FinCEN has announced it has published a Notice of Proposed Rulemaking to implement the beneficial ownership information reporting provisions of the Corporate Transparency Act (CTA). The proposed rule is designed to protect the U.S. financial system from illicit use and impede malign actors from abusing legal entities, like shell companies, to conceal proceeds of corrupt and criminal acts. Such abuses undermine U.S. national security, economic fairness, and the integrity of the U.S. financial system.

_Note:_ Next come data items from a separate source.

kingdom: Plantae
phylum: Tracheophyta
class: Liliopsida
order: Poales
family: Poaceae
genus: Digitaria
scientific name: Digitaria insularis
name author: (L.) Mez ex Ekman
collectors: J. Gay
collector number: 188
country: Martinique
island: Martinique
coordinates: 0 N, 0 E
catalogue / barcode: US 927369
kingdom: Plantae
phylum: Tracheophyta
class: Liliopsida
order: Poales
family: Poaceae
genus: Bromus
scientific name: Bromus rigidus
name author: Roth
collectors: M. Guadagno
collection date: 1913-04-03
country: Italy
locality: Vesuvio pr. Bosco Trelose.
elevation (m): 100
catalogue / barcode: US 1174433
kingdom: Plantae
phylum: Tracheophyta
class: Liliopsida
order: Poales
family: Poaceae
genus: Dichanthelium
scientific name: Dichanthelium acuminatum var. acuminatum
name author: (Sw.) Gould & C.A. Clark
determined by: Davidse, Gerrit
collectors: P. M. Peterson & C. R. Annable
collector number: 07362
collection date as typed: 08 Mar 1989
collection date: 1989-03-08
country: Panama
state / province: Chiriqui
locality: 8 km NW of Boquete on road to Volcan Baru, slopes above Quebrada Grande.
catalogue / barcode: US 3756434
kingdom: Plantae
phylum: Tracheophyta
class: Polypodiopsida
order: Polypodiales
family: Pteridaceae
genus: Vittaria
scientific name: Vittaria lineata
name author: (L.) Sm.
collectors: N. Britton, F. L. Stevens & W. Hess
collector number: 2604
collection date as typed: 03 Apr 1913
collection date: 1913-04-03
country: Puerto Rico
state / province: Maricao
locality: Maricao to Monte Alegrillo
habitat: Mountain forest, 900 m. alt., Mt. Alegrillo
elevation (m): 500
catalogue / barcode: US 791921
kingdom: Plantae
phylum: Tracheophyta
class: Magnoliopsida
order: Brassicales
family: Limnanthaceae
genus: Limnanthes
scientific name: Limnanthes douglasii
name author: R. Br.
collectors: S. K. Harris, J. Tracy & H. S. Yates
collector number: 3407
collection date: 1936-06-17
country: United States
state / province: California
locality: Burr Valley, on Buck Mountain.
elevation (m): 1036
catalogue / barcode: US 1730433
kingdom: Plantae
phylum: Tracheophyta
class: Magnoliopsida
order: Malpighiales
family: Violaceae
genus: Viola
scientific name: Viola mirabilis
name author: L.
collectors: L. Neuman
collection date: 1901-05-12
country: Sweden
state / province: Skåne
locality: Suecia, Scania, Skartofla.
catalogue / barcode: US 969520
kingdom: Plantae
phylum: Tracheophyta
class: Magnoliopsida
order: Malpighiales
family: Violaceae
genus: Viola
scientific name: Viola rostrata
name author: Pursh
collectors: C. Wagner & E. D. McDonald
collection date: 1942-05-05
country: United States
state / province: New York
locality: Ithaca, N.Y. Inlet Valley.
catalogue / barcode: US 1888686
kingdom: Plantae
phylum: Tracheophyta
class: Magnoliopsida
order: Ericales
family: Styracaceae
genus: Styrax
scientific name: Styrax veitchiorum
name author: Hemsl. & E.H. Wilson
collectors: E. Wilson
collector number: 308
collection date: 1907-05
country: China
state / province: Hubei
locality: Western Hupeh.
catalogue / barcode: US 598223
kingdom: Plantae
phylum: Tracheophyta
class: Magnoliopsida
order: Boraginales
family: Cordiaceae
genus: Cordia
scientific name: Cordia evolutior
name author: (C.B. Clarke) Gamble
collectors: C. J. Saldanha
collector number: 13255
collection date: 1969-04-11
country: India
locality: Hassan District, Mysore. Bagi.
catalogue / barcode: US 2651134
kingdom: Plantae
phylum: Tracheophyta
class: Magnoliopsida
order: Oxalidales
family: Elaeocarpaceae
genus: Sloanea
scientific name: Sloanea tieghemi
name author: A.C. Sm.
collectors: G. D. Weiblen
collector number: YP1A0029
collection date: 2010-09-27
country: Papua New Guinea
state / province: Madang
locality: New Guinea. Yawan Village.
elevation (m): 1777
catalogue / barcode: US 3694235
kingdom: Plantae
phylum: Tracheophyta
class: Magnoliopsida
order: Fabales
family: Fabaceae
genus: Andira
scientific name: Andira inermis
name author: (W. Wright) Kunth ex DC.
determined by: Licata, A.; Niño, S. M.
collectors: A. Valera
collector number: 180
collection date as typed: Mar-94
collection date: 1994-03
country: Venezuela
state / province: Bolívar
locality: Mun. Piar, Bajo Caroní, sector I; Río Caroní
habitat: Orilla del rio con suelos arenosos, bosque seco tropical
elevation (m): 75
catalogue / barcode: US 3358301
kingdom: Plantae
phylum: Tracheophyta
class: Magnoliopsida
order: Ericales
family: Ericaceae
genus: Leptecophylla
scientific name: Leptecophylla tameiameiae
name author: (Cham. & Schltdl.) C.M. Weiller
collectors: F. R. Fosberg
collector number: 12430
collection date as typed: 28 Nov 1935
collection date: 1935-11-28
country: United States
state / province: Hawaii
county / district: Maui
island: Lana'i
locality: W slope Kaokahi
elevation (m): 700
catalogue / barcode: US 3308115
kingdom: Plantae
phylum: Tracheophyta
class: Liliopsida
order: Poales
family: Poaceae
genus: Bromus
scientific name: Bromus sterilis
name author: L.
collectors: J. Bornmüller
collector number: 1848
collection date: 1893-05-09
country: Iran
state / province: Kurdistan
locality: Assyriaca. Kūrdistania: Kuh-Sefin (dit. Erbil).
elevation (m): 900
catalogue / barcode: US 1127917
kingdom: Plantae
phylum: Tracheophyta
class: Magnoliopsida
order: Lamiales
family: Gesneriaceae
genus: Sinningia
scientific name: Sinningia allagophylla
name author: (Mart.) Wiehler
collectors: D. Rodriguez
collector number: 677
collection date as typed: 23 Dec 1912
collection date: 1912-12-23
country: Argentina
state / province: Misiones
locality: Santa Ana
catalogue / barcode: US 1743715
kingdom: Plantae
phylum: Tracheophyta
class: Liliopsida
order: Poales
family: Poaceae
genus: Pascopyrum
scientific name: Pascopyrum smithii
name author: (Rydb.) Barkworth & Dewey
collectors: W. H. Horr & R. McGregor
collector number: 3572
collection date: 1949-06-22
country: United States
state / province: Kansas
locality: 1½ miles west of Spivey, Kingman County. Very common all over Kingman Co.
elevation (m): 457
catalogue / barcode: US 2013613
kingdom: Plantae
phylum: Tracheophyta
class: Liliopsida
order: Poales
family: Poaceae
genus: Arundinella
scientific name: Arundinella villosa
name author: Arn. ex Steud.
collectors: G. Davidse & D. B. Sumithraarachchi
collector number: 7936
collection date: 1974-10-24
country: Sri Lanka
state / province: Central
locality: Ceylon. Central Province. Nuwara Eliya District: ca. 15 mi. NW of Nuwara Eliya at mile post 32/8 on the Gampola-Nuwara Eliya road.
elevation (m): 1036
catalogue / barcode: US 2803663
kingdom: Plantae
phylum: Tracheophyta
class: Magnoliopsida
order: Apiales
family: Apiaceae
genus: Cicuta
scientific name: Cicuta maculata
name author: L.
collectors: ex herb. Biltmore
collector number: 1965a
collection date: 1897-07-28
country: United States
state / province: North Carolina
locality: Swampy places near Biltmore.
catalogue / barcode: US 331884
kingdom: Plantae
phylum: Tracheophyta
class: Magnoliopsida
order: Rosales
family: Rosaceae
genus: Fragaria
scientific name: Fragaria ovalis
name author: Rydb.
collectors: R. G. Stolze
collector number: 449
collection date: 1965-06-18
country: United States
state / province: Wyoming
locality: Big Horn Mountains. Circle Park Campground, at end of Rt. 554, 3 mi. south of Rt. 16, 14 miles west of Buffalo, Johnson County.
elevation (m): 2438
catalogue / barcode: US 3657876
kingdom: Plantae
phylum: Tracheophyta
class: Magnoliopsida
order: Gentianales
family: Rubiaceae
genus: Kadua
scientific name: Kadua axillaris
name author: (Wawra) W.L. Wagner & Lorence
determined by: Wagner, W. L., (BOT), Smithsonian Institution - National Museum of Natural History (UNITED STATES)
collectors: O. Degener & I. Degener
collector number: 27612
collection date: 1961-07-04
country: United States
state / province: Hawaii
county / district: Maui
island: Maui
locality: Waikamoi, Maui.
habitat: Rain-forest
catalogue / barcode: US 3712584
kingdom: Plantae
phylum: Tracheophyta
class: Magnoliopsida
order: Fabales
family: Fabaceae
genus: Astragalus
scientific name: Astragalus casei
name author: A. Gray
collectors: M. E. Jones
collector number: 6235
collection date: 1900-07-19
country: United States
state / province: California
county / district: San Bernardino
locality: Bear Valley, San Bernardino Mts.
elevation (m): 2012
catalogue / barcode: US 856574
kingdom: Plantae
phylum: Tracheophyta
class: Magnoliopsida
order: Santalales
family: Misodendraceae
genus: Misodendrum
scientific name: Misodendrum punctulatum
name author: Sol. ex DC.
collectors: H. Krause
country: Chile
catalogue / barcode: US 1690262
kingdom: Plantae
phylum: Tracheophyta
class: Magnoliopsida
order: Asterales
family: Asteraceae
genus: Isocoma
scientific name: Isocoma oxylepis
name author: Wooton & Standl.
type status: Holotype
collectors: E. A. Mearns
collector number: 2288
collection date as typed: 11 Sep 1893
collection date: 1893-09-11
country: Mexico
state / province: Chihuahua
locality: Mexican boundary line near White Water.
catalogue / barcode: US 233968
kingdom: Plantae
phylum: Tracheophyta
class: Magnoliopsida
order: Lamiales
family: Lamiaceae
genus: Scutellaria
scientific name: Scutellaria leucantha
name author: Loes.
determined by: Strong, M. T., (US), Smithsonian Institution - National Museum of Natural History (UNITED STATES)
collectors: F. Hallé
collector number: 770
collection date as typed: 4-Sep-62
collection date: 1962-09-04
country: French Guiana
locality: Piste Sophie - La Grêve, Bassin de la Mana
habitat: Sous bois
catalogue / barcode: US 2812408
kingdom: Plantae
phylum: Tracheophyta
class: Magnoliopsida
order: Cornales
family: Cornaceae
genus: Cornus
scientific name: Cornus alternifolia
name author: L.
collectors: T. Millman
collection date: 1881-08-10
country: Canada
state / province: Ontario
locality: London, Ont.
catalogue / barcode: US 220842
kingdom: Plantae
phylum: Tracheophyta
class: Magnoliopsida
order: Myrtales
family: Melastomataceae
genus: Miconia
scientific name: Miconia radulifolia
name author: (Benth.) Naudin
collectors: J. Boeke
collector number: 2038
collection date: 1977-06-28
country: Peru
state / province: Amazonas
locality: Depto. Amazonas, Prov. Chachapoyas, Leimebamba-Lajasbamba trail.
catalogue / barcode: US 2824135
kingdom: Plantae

The proposed rule addresses, among other things, who must report beneficial ownership information, when they must report, and what information they must provide. Collecting this information and providing access to law enforcement, financial institutions, and other authorized users will diminish the ability of malign actors to hide, move, and enjoy the proceeds of illicit activities. The proposed rule also reflects stated concerns in the newly released U.S. Government Strategy on Countering Corruption, which addresses the money laundering risks posed by anonymous shell companies as well as the need to protect the international financial system from abuse by corrupt and other illicit actors. It is also consistent with the efforts of the Financial Action Task Force and G7 and G20 leaders to curtail the ability of illicit actors to hide wealth behind anonymous shell companies.

FinCEN will engage in additional rulemakings to (1) establish rules for who may access BOI, for what purposes, and what safeguards will be required to ensure that the information is secured and protected; and (2) revise FinCEN’s customer due diligence rule following the promulgation of the BOI reporting final rule. In addition, FinCEN is developing the infrastructure to administer these requirements, such as the beneficial ownership information technology system.

The proposal was published on December 8, 2021, in the Federal Register, with comments due by February 7, 2022.